Activity
The listing below holds a line with "remote control: present [450,286,509,314]" and a later line with "remote control: present [371,382,440,410]". Write out those two lines and every line between them, exactly, and nothing else.

Top of The data

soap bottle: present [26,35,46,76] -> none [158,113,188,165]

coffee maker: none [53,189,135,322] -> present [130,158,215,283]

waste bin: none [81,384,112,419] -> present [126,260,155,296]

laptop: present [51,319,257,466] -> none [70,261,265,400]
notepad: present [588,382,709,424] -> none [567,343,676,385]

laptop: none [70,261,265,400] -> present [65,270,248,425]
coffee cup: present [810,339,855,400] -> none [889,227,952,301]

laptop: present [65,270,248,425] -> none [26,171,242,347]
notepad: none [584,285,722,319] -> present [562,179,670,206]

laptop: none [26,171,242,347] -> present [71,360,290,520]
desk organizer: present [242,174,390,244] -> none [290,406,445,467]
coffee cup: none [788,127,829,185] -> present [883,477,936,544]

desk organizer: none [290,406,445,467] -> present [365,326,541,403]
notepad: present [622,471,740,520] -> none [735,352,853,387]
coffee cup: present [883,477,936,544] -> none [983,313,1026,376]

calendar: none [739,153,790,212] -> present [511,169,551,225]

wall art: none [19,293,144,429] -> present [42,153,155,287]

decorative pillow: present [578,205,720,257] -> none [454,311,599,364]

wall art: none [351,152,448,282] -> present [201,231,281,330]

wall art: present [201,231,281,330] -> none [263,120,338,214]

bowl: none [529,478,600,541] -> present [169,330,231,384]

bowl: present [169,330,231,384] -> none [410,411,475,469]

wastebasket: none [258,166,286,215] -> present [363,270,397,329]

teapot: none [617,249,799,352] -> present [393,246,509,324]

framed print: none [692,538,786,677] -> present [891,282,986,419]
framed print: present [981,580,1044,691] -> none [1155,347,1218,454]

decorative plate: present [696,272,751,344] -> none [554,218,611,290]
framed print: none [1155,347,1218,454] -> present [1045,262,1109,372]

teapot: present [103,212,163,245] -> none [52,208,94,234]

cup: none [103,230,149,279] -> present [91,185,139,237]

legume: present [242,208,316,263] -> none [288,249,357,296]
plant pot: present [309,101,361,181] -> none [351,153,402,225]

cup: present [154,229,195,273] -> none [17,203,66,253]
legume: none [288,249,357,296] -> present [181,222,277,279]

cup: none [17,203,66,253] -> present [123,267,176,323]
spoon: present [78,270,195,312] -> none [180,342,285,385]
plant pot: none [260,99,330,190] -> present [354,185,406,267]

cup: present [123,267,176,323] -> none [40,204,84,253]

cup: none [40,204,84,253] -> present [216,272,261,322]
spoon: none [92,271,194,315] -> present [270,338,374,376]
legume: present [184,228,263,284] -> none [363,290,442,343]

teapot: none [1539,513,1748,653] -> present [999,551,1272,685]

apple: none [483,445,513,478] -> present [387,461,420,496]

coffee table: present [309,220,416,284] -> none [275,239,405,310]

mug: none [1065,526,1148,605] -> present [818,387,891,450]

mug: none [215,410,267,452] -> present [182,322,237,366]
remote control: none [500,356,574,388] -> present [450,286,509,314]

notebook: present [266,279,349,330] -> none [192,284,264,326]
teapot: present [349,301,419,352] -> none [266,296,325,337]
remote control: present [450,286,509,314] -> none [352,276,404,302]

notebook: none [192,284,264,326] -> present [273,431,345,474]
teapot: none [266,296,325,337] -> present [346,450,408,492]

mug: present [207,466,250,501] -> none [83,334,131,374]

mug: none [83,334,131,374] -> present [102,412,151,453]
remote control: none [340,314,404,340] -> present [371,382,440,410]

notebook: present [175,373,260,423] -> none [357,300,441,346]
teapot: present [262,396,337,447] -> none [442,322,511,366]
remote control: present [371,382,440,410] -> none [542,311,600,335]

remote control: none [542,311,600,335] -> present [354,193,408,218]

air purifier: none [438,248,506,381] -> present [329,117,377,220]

Bottom of The data

Reply
remote control: present [450,286,509,314] -> none [352,276,404,302]

notebook: none [192,284,264,326] -> present [273,431,345,474]
teapot: none [266,296,325,337] -> present [346,450,408,492]

mug: present [207,466,250,501] -> none [83,334,131,374]

mug: none [83,334,131,374] -> present [102,412,151,453]
remote control: none [340,314,404,340] -> present [371,382,440,410]

notebook: present [175,373,260,423] -> none [357,300,441,346]
teapot: present [262,396,337,447] -> none [442,322,511,366]
remote control: present [371,382,440,410] -> none [542,311,600,335]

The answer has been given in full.